I do not own an alarm clock.
Where am I?
A new sound strikes my awareness—the rattle of a doorknob; a widening crease of light from a hallway beyond the door appears. In that opening looms a massive masculine figure, backlit into a brawny silhouette.
I hear myself cry out in alarm—the clanging clamor of the alarm slices through my brain, pounds violently upon my psyche like fists on soft flesh.
A male is approaching.
Danger! Danger!
Where am I?
The figure is a shadowy shape moving toward me, and I scrabble across the bed, reach the edge of it, and topple off onto the hardwood floor, which is cold beneath me. I watch the large figure—now partially illuminated by the light from the hallway. Bare male flesh wraps around hard, rippling muscle. The male is intensely fit, with low body fat and high muscle mass.
He does something to the alarm clock, and the awful noise is mercifully silenced. "Cadence?"
He knows my name?
I cannot move. Anxiety has my higher faculties short-circuited—I recognize my state, but I cannot do anything about it.
He rounds the foot of the bed, pauses, staring at me. "Hey, hey, hey. Cadence, try to breathe for me. Yeah? It was just my alarm going off. I forgot about it. I’m sorry. Are you okay?"
My head shakes—I am not okay. "Wh—wh—where—?"
The male approaches another three steps closer to me, and my body tightens into an even smaller ball. He reaches for something at the end of the bed—a quilt. He allows it to unfold, holding it up as he shifts closer to me. "I'm just gonna cover you, okay?" His voice is low and calm.
Soothing, somehow. My anxiety recedes a tiny amount.
Creeping cautiously closer, the man's eyes remain fixed with laser focus on mine, neither blinking nor wavering. The warm weight of the blanket settles on my shoulders.
"There," he murmurs, crouching before me. "I need you to breathe for me, Cadence. Take a breath in, like me. Ready?" He inhales sharply through his nose for four seconds. "Hold it and count to seven with me. One…two…three…" After seven, he murmurs again. "Now let it out slowly for eight. One…two…three…"
His eyes are such a pale shade of blue, they are nearly white, and shocking in their intensity. They mesmerize. Hypnotize. I breathe with him for three cycles; the breathing slows my panic, and his deep, strong, soothing voice calms my raging tumult of overwhelm.
I return to coherence gradually, and then all at once, Riley is sitting cross-legged on the floor before me, between the bed and the wall. The hardwood floor is cold beneath me, and I'm covered in the quilt.
I am naked beneath it.
"You…" I swallow, finding words difficult to summon, these words in particular. "You saw me. Nude."
"It was dark, and you were in a ball. I didn't see anything. I did my best to not look, Cadence. I swear." He rests a hand on my bent knee; my breath catches sharply at the contact, and he removes it instantly. "I'm so sorry about my alarm. Are you okay?"

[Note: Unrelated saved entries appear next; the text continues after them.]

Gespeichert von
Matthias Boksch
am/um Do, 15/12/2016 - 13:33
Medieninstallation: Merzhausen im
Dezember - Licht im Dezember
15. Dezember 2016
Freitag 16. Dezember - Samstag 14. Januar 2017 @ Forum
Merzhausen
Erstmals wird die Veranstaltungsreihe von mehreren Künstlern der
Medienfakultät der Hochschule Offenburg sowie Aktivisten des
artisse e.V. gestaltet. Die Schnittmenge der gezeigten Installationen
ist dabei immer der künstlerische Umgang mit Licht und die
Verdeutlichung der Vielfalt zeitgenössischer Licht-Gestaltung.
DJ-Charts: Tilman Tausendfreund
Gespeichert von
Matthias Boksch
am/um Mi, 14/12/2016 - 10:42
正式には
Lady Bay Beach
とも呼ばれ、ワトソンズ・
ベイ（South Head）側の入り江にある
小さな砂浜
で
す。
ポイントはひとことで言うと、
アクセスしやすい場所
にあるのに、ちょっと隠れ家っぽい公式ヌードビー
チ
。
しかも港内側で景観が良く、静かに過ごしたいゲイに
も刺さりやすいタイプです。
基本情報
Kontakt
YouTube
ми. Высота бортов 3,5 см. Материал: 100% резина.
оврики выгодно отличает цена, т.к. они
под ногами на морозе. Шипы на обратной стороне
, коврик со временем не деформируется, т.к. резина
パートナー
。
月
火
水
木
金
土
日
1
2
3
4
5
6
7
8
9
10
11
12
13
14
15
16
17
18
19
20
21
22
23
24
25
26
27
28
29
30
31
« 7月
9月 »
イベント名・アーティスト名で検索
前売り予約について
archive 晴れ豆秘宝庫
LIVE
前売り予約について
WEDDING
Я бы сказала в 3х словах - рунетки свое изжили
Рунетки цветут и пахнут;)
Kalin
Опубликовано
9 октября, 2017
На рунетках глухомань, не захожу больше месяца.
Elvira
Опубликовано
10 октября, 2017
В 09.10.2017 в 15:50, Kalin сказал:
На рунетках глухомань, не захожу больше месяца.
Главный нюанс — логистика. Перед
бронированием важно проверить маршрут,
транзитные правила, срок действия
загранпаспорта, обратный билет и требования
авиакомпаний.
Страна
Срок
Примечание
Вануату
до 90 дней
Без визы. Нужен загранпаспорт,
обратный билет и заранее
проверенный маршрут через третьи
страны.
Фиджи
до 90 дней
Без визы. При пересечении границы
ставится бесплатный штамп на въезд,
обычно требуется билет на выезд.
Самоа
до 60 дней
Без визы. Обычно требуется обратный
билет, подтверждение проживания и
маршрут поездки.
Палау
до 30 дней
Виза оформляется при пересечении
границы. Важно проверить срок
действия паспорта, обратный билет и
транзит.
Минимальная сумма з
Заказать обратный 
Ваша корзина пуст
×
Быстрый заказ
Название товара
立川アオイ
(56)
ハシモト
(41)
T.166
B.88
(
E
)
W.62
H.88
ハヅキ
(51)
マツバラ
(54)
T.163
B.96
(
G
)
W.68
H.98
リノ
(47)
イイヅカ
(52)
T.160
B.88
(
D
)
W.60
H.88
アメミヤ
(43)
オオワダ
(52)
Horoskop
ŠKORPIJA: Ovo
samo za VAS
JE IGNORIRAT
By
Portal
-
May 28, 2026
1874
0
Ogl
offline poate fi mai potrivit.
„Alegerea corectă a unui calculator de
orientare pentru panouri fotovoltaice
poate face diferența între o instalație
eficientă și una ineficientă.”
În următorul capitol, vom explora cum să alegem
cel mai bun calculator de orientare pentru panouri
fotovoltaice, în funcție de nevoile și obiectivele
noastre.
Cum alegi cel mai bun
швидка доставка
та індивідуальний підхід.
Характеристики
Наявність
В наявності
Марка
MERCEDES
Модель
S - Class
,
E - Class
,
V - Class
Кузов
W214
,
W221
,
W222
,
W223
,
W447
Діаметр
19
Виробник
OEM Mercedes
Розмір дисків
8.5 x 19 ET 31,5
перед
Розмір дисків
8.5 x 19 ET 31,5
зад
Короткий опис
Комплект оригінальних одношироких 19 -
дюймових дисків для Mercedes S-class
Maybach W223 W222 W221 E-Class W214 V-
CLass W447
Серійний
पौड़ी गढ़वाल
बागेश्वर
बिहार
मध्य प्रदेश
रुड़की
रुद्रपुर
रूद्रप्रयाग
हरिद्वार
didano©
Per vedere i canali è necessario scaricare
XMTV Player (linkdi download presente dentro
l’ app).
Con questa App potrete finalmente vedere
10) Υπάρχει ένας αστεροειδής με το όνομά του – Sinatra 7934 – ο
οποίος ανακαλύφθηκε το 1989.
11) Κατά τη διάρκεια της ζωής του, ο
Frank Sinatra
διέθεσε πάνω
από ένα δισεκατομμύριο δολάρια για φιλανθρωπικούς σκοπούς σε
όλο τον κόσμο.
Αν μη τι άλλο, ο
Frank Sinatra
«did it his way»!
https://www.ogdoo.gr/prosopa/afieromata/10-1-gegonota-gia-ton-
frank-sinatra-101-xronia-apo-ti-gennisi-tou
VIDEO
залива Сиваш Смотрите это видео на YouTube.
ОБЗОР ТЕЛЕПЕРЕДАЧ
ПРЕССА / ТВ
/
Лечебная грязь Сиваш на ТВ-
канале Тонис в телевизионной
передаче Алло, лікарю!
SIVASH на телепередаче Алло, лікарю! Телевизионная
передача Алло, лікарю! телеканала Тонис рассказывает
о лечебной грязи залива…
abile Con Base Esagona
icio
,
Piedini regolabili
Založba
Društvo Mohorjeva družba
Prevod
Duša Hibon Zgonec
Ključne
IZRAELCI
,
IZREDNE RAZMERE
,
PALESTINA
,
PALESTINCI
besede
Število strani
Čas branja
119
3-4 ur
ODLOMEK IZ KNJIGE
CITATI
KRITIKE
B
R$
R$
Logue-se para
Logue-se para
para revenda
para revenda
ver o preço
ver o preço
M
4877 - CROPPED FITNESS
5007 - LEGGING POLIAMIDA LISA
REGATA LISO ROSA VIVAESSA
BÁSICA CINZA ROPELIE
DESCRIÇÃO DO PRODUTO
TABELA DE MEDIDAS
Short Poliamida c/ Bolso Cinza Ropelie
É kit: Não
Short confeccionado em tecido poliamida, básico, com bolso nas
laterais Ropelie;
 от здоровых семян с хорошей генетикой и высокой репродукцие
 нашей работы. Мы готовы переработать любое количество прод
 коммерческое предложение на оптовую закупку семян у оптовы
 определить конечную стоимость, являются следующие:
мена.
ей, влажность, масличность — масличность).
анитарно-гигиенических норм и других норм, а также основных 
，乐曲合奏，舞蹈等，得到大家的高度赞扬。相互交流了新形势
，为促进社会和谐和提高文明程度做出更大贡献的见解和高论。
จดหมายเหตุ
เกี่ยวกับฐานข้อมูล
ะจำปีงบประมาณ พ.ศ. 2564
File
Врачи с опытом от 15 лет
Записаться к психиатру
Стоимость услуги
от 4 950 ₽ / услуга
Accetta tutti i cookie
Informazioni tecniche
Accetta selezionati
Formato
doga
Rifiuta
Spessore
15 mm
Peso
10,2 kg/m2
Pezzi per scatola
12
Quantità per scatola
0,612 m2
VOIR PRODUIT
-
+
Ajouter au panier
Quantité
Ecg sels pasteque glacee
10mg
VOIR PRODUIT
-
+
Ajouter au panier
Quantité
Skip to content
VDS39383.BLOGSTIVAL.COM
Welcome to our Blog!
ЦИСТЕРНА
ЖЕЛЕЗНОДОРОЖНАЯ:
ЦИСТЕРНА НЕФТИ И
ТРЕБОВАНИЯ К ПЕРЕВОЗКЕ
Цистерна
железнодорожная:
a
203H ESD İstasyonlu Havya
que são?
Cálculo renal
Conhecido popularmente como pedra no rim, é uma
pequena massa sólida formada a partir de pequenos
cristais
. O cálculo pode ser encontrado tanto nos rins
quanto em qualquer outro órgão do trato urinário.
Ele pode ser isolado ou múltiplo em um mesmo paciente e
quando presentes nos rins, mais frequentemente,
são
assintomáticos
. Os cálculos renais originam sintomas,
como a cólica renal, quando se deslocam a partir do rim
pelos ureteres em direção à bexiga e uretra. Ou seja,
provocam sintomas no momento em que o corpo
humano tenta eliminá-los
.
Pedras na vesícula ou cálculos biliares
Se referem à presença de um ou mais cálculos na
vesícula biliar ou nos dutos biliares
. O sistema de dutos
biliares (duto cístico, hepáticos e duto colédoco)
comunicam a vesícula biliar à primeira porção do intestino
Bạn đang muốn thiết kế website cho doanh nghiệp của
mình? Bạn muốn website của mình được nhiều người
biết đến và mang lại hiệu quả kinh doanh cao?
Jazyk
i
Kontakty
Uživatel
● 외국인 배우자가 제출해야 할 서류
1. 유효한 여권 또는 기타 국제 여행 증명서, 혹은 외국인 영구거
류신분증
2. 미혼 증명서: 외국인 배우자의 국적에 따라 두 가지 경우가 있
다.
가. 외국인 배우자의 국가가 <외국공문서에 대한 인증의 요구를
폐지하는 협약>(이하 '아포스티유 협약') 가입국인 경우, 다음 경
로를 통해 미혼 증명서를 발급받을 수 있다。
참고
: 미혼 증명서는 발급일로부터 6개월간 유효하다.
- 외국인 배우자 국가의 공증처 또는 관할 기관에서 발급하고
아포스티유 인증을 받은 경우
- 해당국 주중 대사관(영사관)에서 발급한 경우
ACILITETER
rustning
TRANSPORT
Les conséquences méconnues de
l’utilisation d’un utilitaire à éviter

One of the many curses of my mind is my memory. Even in the grip of panic, I forget nothing; I cannot. I remember the way he approached, carefully and cautiously. His eyes did not seek or search or scan, but remained locked on mine, and he shielded me from his sight with the blanket.
"I will be well," I manage. "Thank you for your assistance.” A pause. “And your…consideration for my modesty.”
"Can I help you up?" he asks.
My muscles have not yet received the internally circulated memo that the time for anxiety has passed.
"I…I cannot seem to move," I say. "I would be grateful for your further assistance."
He rises to a crouch, gathers the extra material of the quilt around me, and scoops me up in his arms—without touching my skin. He stands easily, lifting me as if I weigh nothing at all. He moves around the foot end and sets me on the bed where I hadbeen sleeping. He covers me with the comforter, holds it up near my chin, and deftly removes the quilt, draping it over top.
It is apparent that he is taking great pains to neither touch me inappropriately nor accidentally look at me in my nude state.
The care he is taking to show respect is touching. More so, perhaps, is the calm, compassionate, patient way he nurtured me through the anxiety attack.